What you have to do: For the data below, restate word for word only the lines from the line containing "Сургут передаст в зону СВО 33 автомобиля" through the line containing "risques professionnels", both ends included.

**** Material provided ****

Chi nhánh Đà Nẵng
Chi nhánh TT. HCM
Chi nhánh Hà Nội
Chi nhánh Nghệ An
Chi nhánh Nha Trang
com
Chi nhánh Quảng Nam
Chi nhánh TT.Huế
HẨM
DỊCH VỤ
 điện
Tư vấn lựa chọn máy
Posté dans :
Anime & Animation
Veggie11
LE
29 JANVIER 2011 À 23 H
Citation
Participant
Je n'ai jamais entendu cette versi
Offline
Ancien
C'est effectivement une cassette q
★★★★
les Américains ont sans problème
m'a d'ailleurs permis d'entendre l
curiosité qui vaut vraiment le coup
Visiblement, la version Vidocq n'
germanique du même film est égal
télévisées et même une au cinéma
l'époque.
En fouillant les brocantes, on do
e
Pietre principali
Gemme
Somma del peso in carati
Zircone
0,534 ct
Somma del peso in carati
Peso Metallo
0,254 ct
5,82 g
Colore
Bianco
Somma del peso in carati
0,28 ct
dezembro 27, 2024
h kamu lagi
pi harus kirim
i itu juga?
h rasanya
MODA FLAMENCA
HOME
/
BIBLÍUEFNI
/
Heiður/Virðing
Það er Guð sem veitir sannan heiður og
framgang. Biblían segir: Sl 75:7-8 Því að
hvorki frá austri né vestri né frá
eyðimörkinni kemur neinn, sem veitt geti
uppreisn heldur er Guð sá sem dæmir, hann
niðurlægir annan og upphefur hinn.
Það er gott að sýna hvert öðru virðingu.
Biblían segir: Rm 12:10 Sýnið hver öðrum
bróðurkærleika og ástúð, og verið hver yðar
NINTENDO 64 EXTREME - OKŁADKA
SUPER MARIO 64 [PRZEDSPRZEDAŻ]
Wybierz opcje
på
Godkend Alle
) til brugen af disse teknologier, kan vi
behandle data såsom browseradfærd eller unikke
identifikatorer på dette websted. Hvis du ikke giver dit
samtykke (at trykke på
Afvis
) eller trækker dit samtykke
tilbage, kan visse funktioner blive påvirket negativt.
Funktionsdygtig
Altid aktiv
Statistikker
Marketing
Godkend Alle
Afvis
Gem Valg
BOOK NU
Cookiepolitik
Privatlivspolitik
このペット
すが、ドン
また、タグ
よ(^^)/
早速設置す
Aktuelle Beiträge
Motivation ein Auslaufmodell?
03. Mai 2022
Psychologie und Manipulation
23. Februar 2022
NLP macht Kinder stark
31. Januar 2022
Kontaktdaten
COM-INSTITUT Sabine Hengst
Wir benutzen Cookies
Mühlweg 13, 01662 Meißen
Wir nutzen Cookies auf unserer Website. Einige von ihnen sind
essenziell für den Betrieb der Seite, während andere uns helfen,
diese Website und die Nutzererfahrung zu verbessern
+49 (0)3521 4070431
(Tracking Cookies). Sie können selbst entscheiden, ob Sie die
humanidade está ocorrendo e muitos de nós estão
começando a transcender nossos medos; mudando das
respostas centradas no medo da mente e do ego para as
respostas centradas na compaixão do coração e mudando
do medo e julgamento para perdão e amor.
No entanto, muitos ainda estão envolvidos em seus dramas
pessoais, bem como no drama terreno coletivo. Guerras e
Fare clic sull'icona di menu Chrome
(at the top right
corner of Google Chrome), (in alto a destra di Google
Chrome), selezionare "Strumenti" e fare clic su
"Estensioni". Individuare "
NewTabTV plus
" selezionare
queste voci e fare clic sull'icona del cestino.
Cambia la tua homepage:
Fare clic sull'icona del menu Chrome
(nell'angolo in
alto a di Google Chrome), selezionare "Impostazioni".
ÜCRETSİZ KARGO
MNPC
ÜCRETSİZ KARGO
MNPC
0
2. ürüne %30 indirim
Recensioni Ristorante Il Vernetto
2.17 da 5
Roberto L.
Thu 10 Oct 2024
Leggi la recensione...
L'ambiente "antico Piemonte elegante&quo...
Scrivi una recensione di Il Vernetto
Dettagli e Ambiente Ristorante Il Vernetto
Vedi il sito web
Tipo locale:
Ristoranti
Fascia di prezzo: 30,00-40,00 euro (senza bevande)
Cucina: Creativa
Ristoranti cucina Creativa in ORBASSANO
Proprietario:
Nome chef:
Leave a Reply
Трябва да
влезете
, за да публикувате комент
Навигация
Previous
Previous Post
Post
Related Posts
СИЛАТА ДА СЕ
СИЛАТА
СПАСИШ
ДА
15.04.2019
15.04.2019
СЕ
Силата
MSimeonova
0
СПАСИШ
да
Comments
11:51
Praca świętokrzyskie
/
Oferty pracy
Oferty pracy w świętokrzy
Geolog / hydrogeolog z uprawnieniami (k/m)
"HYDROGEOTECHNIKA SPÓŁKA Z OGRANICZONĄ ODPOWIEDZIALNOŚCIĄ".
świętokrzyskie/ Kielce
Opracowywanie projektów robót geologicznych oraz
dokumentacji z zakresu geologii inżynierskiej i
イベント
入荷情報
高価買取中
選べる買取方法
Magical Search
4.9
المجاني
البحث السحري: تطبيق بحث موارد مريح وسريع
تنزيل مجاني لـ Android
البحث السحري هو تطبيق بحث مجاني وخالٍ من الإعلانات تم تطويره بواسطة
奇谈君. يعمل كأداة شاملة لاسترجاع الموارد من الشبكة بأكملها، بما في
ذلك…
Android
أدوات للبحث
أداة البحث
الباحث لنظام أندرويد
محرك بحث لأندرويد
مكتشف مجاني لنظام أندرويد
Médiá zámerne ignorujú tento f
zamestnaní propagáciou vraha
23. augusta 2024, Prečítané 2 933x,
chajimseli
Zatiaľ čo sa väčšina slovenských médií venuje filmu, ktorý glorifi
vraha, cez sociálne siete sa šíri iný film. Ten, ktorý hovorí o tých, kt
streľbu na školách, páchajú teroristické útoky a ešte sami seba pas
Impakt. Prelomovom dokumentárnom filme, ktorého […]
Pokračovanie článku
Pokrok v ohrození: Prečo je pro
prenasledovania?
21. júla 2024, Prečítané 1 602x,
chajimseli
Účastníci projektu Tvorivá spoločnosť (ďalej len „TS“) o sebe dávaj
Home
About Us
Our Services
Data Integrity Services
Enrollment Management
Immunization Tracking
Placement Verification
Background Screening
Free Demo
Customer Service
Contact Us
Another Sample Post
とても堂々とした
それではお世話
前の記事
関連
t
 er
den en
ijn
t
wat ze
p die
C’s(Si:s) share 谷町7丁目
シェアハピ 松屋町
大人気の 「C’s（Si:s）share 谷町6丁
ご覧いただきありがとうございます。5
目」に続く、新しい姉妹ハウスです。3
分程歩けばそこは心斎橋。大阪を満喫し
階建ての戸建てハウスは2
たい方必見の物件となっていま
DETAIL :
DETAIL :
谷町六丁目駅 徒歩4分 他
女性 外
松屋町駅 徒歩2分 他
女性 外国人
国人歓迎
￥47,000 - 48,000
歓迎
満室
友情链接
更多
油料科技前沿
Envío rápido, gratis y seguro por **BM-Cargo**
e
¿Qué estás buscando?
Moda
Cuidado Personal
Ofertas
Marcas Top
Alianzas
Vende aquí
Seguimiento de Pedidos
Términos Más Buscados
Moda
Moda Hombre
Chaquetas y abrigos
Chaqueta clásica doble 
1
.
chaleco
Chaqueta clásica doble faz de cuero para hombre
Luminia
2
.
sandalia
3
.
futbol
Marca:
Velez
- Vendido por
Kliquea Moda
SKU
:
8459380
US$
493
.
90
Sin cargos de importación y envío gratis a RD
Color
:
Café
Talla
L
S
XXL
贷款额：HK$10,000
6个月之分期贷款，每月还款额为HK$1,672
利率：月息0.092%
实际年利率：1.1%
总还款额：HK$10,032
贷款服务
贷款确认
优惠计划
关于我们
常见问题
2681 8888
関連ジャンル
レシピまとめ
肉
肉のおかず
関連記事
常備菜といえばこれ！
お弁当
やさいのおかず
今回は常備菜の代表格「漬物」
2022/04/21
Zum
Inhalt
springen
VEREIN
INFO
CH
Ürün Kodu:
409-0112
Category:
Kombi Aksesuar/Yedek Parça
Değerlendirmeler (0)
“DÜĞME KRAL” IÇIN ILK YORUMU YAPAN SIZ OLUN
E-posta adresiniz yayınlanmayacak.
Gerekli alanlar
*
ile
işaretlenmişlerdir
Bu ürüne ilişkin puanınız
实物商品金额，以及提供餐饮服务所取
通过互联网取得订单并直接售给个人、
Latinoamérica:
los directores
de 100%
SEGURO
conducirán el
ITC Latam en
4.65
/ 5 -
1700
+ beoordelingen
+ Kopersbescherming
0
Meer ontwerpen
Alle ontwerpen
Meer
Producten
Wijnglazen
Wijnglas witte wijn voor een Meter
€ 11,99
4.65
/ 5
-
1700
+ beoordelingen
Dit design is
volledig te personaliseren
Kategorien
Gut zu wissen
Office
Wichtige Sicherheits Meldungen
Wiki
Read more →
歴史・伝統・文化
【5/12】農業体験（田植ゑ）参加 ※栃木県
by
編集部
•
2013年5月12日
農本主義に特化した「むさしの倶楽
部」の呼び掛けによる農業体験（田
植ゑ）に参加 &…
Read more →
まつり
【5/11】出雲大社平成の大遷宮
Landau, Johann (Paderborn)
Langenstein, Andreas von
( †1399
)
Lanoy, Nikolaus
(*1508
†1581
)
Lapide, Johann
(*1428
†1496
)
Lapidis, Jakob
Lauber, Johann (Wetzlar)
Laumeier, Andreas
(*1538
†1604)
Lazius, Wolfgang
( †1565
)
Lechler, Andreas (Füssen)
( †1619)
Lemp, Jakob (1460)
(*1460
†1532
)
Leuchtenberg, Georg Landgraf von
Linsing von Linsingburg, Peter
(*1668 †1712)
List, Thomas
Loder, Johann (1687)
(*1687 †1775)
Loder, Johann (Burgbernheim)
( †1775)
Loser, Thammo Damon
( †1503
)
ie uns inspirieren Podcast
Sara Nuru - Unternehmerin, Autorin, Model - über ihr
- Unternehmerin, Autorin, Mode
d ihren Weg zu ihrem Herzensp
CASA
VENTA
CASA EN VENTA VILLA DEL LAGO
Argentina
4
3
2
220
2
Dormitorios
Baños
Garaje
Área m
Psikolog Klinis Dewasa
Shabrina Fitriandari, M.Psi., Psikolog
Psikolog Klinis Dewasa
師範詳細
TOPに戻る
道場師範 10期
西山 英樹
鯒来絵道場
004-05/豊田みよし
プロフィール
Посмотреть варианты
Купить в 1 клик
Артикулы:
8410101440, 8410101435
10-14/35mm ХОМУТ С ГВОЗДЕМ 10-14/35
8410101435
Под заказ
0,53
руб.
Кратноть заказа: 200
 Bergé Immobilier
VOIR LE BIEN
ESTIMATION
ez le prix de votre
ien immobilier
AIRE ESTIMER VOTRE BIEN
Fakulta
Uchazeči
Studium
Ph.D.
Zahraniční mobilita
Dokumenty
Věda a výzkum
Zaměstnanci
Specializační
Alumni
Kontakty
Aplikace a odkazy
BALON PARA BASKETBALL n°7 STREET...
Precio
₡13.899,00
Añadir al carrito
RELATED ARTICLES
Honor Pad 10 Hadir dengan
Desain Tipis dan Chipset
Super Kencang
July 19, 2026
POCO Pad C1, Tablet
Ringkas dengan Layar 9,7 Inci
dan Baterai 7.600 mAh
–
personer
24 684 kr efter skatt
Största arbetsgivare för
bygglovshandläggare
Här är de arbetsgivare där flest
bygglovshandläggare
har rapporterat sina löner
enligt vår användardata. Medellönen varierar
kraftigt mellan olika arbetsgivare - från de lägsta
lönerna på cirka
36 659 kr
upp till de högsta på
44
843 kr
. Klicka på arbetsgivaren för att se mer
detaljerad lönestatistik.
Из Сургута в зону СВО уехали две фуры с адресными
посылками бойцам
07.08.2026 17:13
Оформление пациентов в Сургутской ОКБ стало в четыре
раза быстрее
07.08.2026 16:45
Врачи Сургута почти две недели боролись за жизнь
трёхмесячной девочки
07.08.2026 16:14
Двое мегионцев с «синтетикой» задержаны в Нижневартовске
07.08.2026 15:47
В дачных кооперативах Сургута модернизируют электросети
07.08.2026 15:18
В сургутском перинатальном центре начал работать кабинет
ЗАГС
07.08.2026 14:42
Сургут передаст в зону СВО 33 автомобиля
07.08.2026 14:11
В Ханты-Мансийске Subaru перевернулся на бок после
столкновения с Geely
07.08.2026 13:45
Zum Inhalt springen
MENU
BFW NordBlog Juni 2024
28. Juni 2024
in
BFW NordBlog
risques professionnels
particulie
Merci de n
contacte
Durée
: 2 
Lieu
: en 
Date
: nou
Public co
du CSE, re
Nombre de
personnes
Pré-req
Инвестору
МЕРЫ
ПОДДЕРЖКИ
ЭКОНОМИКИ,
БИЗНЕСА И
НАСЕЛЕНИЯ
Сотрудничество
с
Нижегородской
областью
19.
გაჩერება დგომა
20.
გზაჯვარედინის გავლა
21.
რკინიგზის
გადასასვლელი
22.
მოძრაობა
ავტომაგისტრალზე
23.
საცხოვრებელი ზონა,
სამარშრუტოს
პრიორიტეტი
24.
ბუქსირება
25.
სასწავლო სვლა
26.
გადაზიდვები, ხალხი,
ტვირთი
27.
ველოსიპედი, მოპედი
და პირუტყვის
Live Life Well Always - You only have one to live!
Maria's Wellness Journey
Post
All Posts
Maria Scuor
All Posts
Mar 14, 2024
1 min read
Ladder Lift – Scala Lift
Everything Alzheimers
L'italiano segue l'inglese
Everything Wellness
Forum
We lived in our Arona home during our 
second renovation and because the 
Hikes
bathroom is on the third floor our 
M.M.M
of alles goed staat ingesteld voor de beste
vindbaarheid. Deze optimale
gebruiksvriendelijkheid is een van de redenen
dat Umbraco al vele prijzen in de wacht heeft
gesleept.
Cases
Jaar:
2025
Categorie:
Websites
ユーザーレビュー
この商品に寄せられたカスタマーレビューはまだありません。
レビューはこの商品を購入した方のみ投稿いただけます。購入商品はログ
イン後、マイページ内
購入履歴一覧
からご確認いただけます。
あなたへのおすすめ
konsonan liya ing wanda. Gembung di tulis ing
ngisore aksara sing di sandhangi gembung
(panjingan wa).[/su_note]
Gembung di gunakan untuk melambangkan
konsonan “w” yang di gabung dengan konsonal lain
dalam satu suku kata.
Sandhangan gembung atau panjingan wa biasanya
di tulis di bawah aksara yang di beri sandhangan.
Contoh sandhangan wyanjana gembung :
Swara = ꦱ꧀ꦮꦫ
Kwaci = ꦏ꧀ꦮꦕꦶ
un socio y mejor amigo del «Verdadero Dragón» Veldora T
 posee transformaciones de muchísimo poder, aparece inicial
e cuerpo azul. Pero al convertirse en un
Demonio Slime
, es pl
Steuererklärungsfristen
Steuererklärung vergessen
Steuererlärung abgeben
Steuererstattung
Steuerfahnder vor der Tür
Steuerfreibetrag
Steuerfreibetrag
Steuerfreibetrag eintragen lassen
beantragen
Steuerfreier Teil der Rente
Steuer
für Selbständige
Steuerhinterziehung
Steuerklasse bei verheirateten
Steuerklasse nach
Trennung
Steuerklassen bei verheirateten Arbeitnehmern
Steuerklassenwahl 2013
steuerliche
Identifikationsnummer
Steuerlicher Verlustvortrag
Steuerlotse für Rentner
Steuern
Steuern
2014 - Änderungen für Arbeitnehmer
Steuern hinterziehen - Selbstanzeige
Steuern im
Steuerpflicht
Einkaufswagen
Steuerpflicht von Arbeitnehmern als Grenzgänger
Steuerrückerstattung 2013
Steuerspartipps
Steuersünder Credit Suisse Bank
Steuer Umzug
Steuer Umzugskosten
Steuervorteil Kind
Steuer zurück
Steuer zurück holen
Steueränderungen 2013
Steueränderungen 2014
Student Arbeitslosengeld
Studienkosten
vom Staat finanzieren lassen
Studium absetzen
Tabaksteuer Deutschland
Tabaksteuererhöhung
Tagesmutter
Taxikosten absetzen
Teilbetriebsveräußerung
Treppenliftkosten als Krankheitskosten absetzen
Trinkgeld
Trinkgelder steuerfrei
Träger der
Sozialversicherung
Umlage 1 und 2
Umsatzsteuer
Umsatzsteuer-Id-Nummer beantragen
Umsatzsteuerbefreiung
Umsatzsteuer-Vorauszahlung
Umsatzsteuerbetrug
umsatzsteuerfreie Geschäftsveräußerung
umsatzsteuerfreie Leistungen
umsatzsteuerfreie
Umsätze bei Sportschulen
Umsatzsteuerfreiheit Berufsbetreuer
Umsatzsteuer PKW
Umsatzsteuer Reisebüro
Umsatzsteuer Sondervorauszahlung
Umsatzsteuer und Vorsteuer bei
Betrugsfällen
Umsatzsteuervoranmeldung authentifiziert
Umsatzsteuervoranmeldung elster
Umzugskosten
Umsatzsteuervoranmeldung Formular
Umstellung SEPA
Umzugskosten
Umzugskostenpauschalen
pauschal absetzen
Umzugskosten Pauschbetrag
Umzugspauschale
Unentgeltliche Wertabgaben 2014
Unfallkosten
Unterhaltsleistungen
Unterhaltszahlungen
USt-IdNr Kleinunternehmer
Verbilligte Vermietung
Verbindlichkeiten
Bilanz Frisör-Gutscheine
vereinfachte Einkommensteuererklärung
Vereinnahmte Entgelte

****

Completed task:
Сургут передаст в зону СВО 33 автомобиля
07.08.2026 14:11
В Ханты-Мансийске Subaru перевернулся на бок после
столкновения с Geely
07.08.2026 13:45
Zum Inhalt springen
MENU
BFW NordBlog Juni 2024
28. Juni 2024
in
BFW NordBlog
risques professionnels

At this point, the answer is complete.